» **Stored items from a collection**

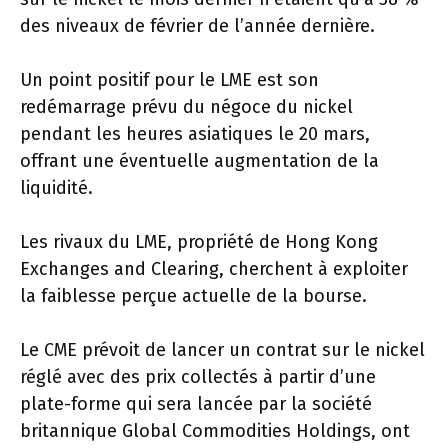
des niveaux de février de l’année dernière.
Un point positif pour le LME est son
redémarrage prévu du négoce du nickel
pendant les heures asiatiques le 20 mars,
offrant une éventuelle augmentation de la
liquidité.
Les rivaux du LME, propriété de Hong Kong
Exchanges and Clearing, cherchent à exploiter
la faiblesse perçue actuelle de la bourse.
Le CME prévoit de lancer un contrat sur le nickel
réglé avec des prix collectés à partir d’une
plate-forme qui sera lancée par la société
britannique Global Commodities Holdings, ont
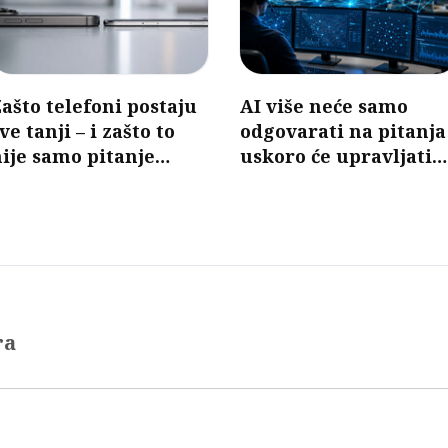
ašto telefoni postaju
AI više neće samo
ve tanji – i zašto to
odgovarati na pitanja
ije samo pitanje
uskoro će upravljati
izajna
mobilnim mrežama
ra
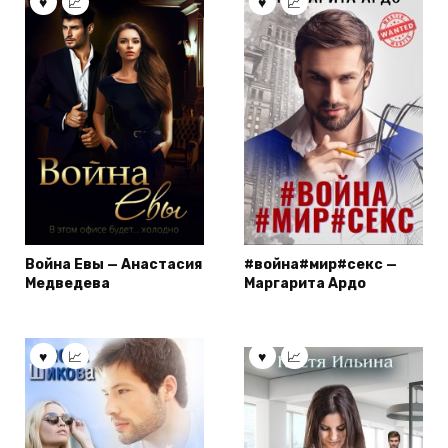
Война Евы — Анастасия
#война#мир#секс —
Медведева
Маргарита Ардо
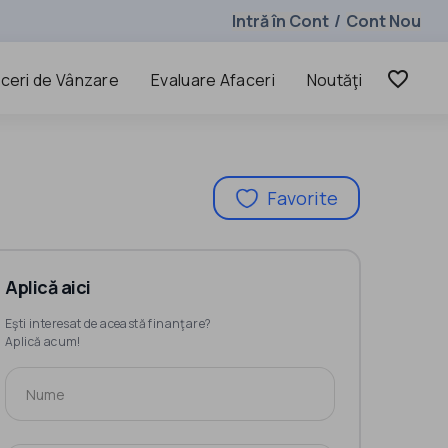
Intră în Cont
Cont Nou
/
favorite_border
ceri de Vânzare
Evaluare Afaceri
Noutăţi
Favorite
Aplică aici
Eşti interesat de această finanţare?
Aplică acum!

» **Task instructions**
Write out exactly the lines starting with the one that holds "Evaluare Afaceri" and running through the last line above.

» **Result below**
Evaluare Afaceri
Noutăţi
Favorite
Aplică aici
Eşti interesat de această finanţare?
Aplică acum!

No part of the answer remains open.